Profiling of cell-type-specific mitochondria in co-cultures of mouse hepatocytes and human MSCs. On day 1 of co-culture, fluorescence images of cells stained with MitoTracker Red CMXRos were analyzed for the (A) number and (B) area of mitochondria and percentages of mitochondria subtypes (C) in HCs and (D) in MSCs using the software MicroP. The statistical comparisons from 4 independent cell cultures were made using the 2-way ANOVA test. Results are expressed as mean ± SD. Statistical comparisons were made using unpaired t-tests, and differences between groups were considered significant for the p-values *: p ≤ 0.05; ***: p ≤ 0.001. (E) The globular morphology of MSC mitochondria was confirmed (cf. also Supplementary Material file 2, Figure S7) in MSCs co-cultured with HCs in HGM or MCD medium.

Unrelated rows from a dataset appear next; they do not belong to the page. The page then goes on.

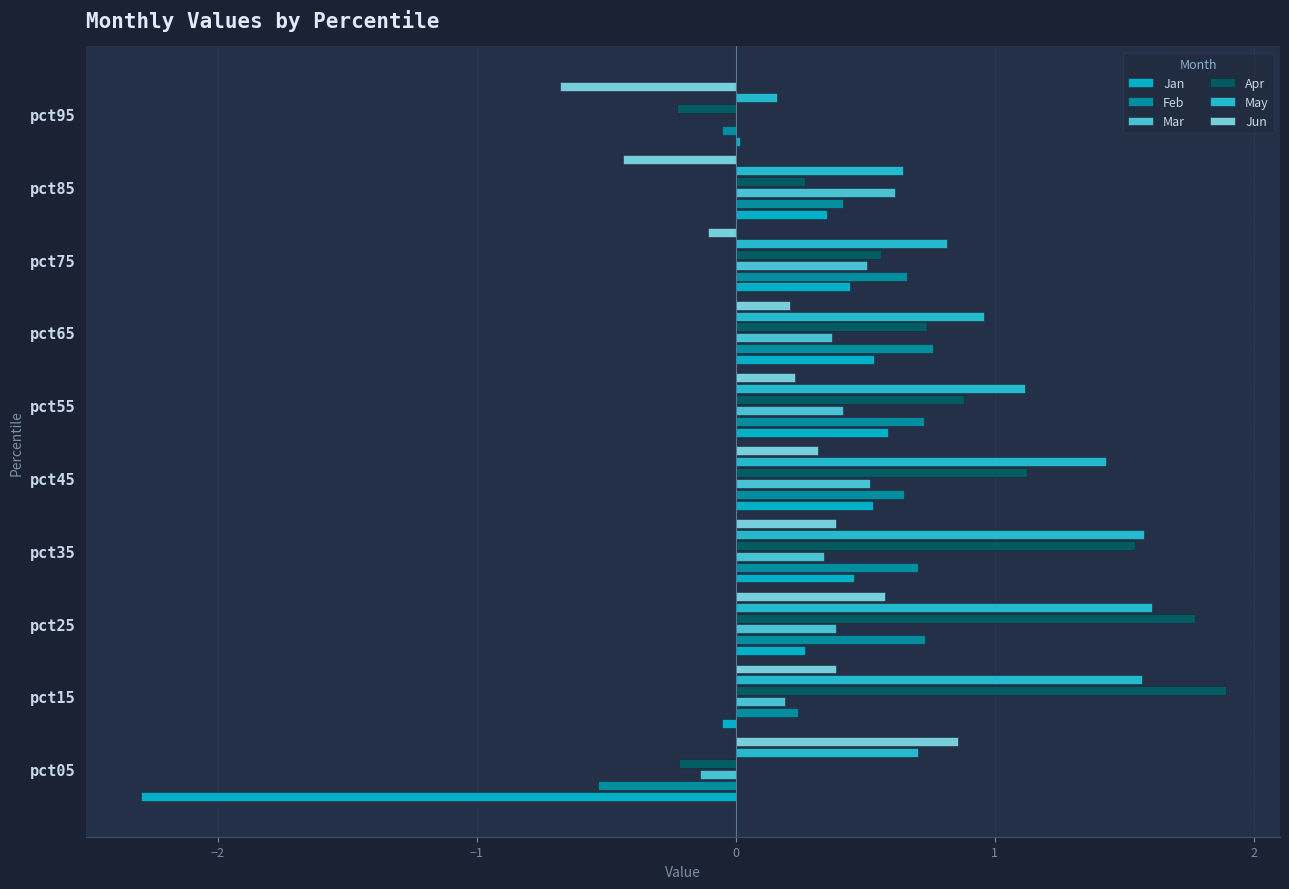

How many series are shown in this chart?

6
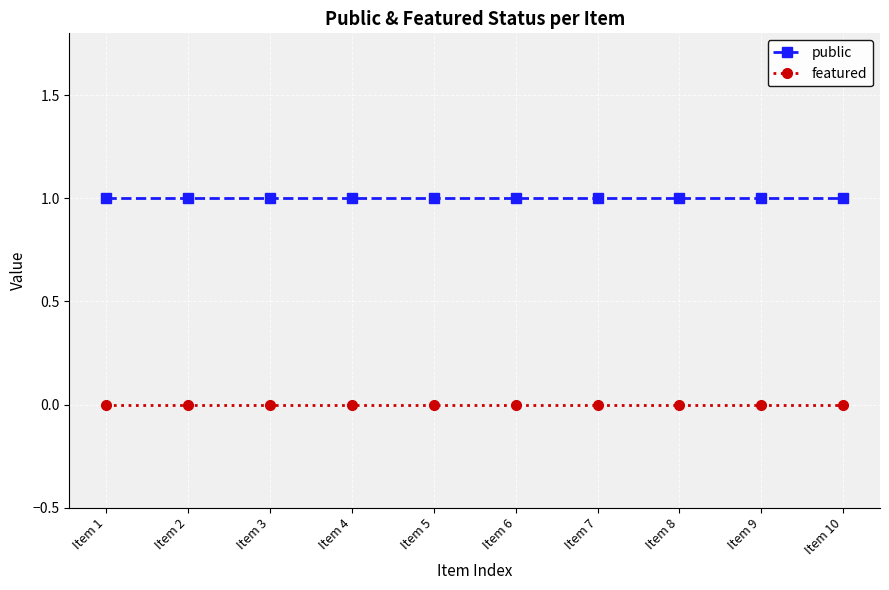

What is the value of the public point at the 3rd from the left?

1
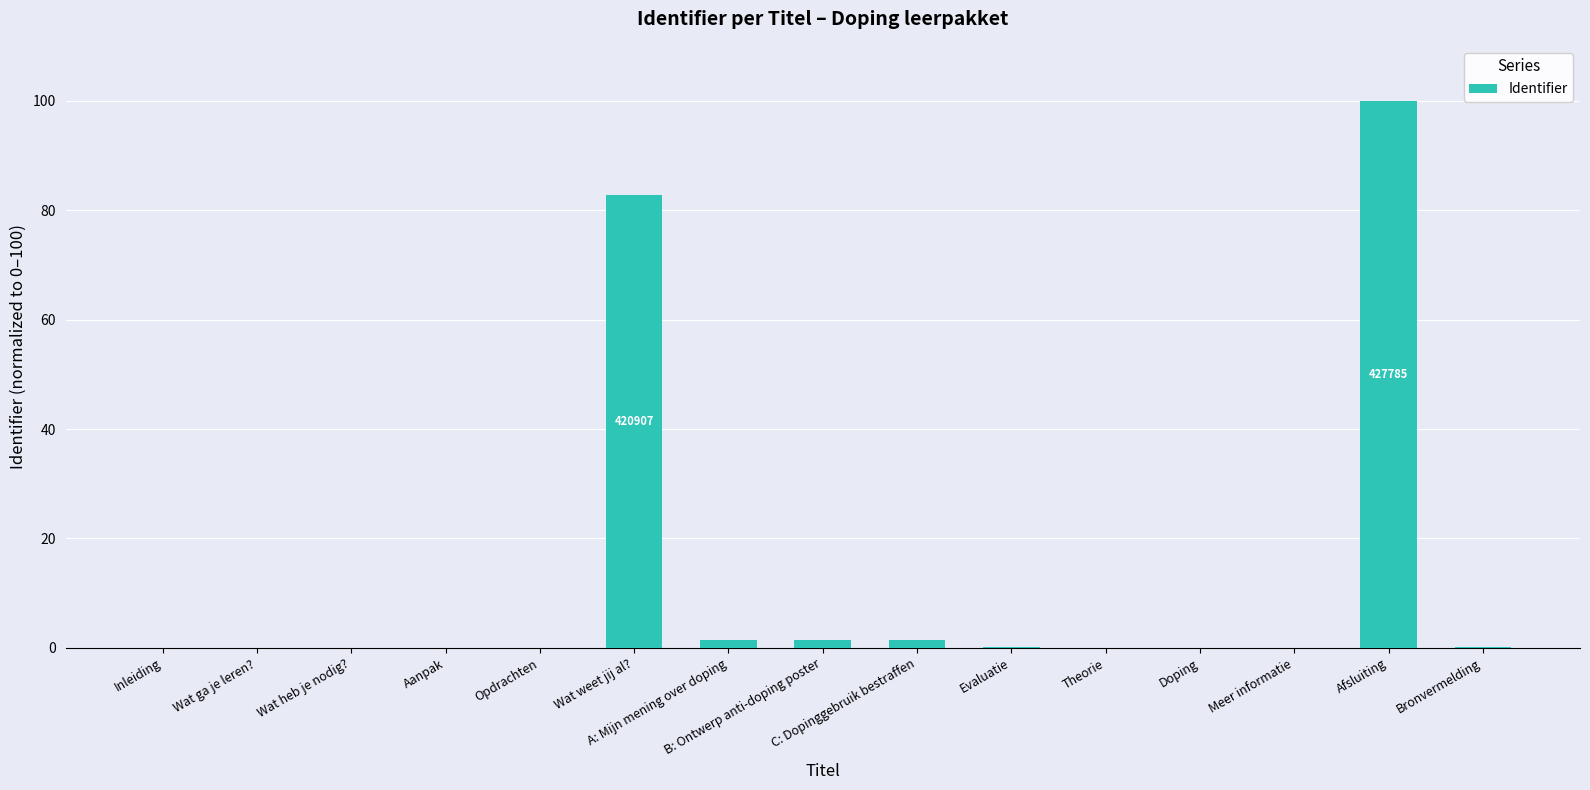

What is the greatest value displayed?

100.0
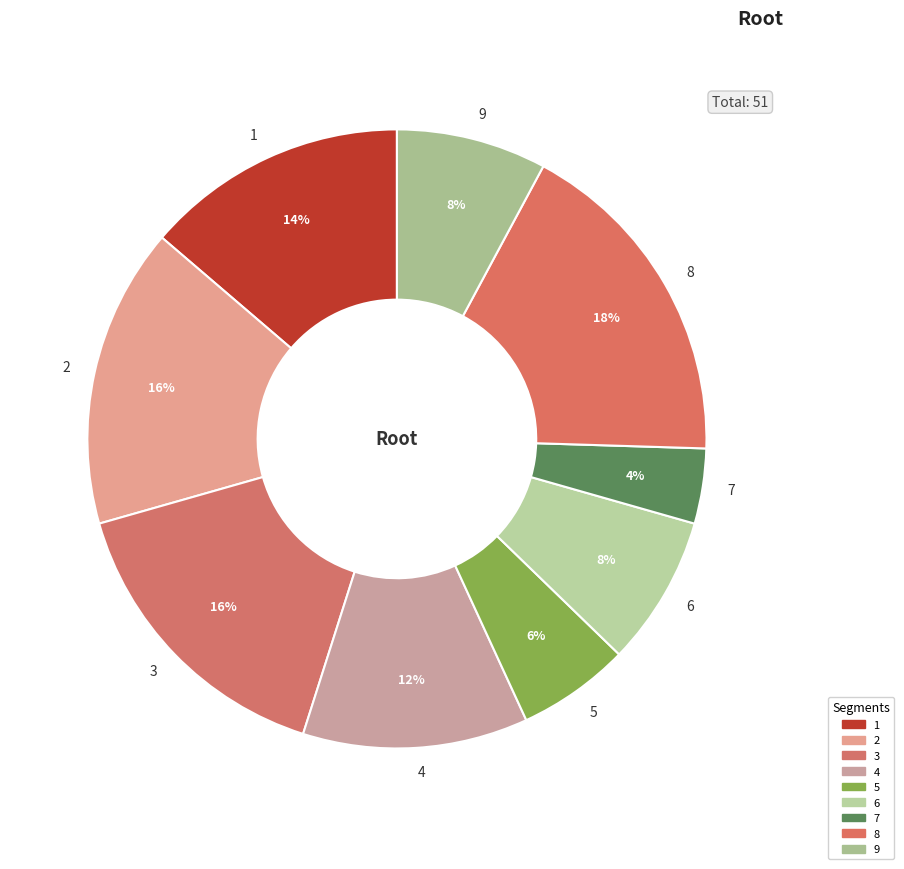

To the nearest percent, what percentage of the pie is 2?

16%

The mitochondria were stained (pseudo-colored in green) and the picture was merged with the light microscopy image. Scale bar 50 µm. mo: mono-culture; co: co-culture.

Figure 9

Human MSC-derived mitochondria in mouse hepatocytes of animals receiving MSC transplants. Here, 2-µm slices of mouse livers either fed the control (-NASH) or the MCD diet (+NASH) and treated without (-MSC) or with (+MSC) human bone marrow-derived MSC were co-stained with the anti-mouse cyclophilin or the anti-human mitochondria antibody and images captured using the Zeiss Axio Observer.Z1 microscope equipped with ApoTome.2 with a 40× objective. (A) Black and white images of pictures shown in (B) indicate human mitochondria (lower panels) in livers, which were transplanted with human MSCs. Non-transplanted livers (upper panels) were void of signals; (B) Immuno-fluorescent co-stain of mouse cyclophilin (green channel), and human mitochondria (red channel) indicating human mitochondria in mouse hepatocytes; nuclei were stained with DAPI (blue).